Our focus in this paper has been on generating causal evidence on the gender effects of social-status ranking. The question arises what are the mechanisms underlying this phenomenon. Tentative interpretations of our findings are that either women choke under status pressure, or that status ranking with peers demotivates women. The fact that in anticipation of status ranking women make fewer attempts hints at the latter, though it raises the follow-up question of why this demotivation occurs. It is also possible that women simply become more careful in performing their task, in the sense of pondering their decisions more before submitting them to the computer. Finally, the observability inherent in social status comparison might induce in women a desire to conform to a gender norm (similar to the ‘acting wife’ phenomenon reported in Bursztyn et al. 2017). At this stage it is unclear, however, why this would appear in our Status Ranking treatment and not in Conformity. A solid explanation of the effects we find is beyond the scope of this paper, but it deserves further investigation in future research.
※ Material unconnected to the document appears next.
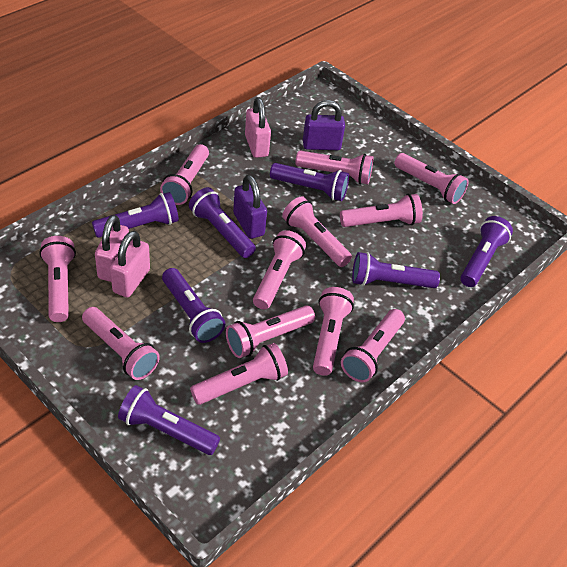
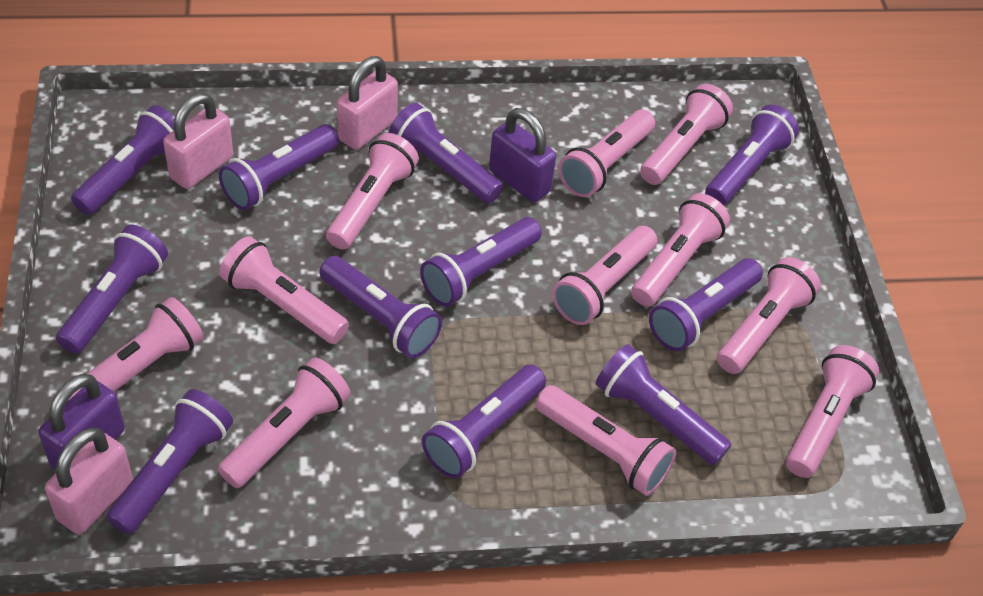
pink flashlight: [39,236,76,322] [82,307,160,380] [160,144,209,205] [190,343,288,405] [226,305,315,358] [253,230,306,310] [282,196,352,267] [295,151,373,184] [313,287,354,376] [340,194,423,227] [341,309,405,382] [394,153,469,204] = 12 -> [67,297,204,402] [218,358,351,488] [219,236,349,344] [326,133,419,250] [536,385,676,496] [552,226,657,325] [558,110,655,197] [631,193,730,307] [640,84,733,185] [717,257,821,374] [786,345,879,478] = 11
purple flashlight: [92,192,179,237] [118,385,220,455] [162,268,226,343] [189,187,256,258] [270,163,349,201] [352,252,440,288] [460,216,513,287] = 7 -> [56,225,168,354] [71,105,175,215] [106,389,233,534] [219,124,339,210] [319,256,442,358] [389,103,503,203] [420,217,542,307] [422,365,546,478] [595,344,731,465] [649,258,763,351] [705,105,799,206] = 11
Given the increasing labor participation of women, such gender differences and the ‘hidden’ factor of social-status ranking under competition need to be addressed. A first step would be to reduce for women the performance comparison with others in working environments. This can be done, for example, via fixed promotion standards based on individual performance without comparison to peers. An example of this practice is that in many North American universities, tenure decisions are not made in direct comparison to other candidates who are simultaneously up for tenure, but to a set of standards expected for a tenured position. Our results suggest that that if this procedure reduces the salience of status ranking, it lead to better performance by women than in universities where they have to apply and compete for vacant tenure positions (as is often the case in Europe).

Finally, to the best of our knowledge, this is the first study that isolates the effect of social-status ranking from the rivalry dimension of competition. More research is needed to establish the consequences of what we find here, that even when rivalry for resources is held constant, simply being compared to others has an opposite effect on men and women, leading to gender differences in performance and resource allocations. An interesting direction for future research would be to make both dimensions of competition salient. Our hunch is that they would reinforce each other in creating more advantageous environments for men than for women.